───── Extract to read
Until another time, see ya later alligator... or, as Summer said the other day, "AdiĆ³s alligator!" :-)

Monday, February 23, 2009

Follow-Up to "Where's Rock Obama?"

This is a follow-up to the "Where's Rock Obama?" post from February 19...

[ I hope that you'll understand why as you continue to read thru this, but I deleted the original post and inserted it below, in blue, so that any discussion on this subject can be found in one place. ]

So, Summer has given us a lift in the past couple of otherwise heavy days... this one takes the cake, though.

(Summer) "Where's Rock Obama?" (don't you love it, "Rock" Obama)
(Me) "Do you mean, Barack Obama, the President?" (holding back laughter)
(Summer) "Yeah, he's so funny!" (with a chuckle)
(Me) "Do you like him?" (adding my own chuckle)
(Summer) "No, he scares me." (rather emphatically)

Hmmmm..... I think this kid may be on to something.

My primary concern... I don't want anything to detract from the purpose for which this blog exists... that being to let people know that grief and brokenness can and do coexist with joy and hope.

I started this blog in order to share the greatest pain Nicol and I have faced thus far in life... losing our son, Luke, to SIDS. In telling his story I've wanted to encourage others who may have experienced an identical or similar loss. I've wanted to let people know that in the midst of horrific, devastating heartache, we have found God to be more real and present than ever. I've wanted to offer my best explanation as to why I believe it's worth fighting thru the painful circumstances that come our way... after all, who is exempt from dealing with pain... and who, at some point, hasn't find themselves so low, so seemingly hopeless, so full of doubt that it's a struggle to just get out of bed in the morning? Mostly though, I've wanted to offer hope to those who have been wounded in a way that has changed their lives forever.
──────────
───── Listing
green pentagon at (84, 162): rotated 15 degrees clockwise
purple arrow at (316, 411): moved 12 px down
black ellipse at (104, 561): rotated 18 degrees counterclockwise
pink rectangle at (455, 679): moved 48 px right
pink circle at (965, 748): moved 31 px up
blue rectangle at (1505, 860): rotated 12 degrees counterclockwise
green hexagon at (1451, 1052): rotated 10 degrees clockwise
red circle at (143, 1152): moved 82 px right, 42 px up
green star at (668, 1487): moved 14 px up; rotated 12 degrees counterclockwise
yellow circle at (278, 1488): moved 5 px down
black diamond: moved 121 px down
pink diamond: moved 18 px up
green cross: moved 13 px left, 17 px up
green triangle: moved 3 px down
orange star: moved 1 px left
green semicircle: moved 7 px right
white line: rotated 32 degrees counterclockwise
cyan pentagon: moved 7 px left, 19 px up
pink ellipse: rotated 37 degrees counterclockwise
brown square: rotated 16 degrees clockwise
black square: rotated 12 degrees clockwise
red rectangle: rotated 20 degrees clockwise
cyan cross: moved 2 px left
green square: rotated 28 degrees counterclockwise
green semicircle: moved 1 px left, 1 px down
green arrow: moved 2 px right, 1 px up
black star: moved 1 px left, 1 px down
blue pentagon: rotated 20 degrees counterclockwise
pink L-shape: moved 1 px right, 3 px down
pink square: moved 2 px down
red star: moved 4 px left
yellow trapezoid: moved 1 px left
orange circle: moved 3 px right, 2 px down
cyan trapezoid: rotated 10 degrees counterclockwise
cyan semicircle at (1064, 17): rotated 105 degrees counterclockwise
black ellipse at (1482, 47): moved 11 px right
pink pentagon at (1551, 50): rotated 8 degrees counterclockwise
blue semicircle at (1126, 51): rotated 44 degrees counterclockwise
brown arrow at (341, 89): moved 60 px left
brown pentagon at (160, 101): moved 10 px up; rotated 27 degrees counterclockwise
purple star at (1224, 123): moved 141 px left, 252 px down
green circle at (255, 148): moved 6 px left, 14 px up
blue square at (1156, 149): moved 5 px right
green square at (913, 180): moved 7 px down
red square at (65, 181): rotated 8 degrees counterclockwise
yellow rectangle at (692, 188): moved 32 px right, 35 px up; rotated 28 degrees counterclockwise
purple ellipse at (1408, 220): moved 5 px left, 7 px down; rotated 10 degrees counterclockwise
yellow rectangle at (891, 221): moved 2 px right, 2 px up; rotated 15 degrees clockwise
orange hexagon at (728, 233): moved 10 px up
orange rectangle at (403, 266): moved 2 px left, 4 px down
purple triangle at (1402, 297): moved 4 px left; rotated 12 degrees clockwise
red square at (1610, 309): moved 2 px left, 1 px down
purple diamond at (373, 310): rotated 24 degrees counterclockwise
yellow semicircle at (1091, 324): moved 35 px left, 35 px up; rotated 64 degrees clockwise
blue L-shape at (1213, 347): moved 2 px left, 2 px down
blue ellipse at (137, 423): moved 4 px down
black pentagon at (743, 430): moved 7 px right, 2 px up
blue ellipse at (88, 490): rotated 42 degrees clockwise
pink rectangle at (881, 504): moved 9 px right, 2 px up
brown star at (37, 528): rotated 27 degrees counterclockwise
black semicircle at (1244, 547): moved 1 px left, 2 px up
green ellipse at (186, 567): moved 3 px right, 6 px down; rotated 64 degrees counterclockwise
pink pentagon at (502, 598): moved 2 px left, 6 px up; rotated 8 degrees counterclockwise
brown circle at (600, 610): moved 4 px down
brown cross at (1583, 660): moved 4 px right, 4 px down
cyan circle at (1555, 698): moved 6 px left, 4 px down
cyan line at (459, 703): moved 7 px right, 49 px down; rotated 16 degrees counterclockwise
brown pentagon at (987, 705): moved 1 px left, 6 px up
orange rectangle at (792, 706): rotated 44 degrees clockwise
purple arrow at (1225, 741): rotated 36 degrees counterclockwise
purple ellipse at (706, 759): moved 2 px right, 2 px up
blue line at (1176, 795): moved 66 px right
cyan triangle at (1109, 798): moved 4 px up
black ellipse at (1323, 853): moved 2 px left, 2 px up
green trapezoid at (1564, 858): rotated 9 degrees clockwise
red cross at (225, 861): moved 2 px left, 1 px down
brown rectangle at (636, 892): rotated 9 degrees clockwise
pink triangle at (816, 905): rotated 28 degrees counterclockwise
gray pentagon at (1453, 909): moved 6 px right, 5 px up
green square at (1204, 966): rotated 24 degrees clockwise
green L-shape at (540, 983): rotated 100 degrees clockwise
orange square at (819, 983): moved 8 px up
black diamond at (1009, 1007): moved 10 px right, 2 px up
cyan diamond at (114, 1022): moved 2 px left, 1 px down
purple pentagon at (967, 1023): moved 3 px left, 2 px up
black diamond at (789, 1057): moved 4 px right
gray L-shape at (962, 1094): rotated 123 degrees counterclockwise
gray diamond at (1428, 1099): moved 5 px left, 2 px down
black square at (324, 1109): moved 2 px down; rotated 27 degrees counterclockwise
──────────
= Work instructions =
• A. How would the sentence "Mostly though, I've wanted to offer hope to those who have been wounded in a way that has changed their lives forever." from the blog post read in Spanish?
• B. Could you echo the passage of the blog post that opens with the words containing "This is a follow-up" and closes with "my own chuckle)"?

= Solved problems =
• A. Sobre todo, sin embargo, he querido ofrecer esperanza a quienes han sido heridos de una manera que les ha cambiado la vida para siempre.

• B.
This is a follow-up to the "Where's Rock Obama?" post from February 19...

[ I hope that you'll understand why as you continue to read thru this, but I deleted the original post and inserted it below, in blue, so that any discussion on this subject can be found in one place. ]

So, Summer has given us a lift in the past couple of otherwise heavy days... this one takes the cake, though.

(Summer) "Where's Rock Obama?" (don't you love it, "Rock" Obama)
(Me) "Do you mean, Barack Obama, the President?" (holding back laughter)
(Summer) "Yeah, he's so funny!" (with a chuckle)
(Me) "Do you like him?" (adding my own chuckle)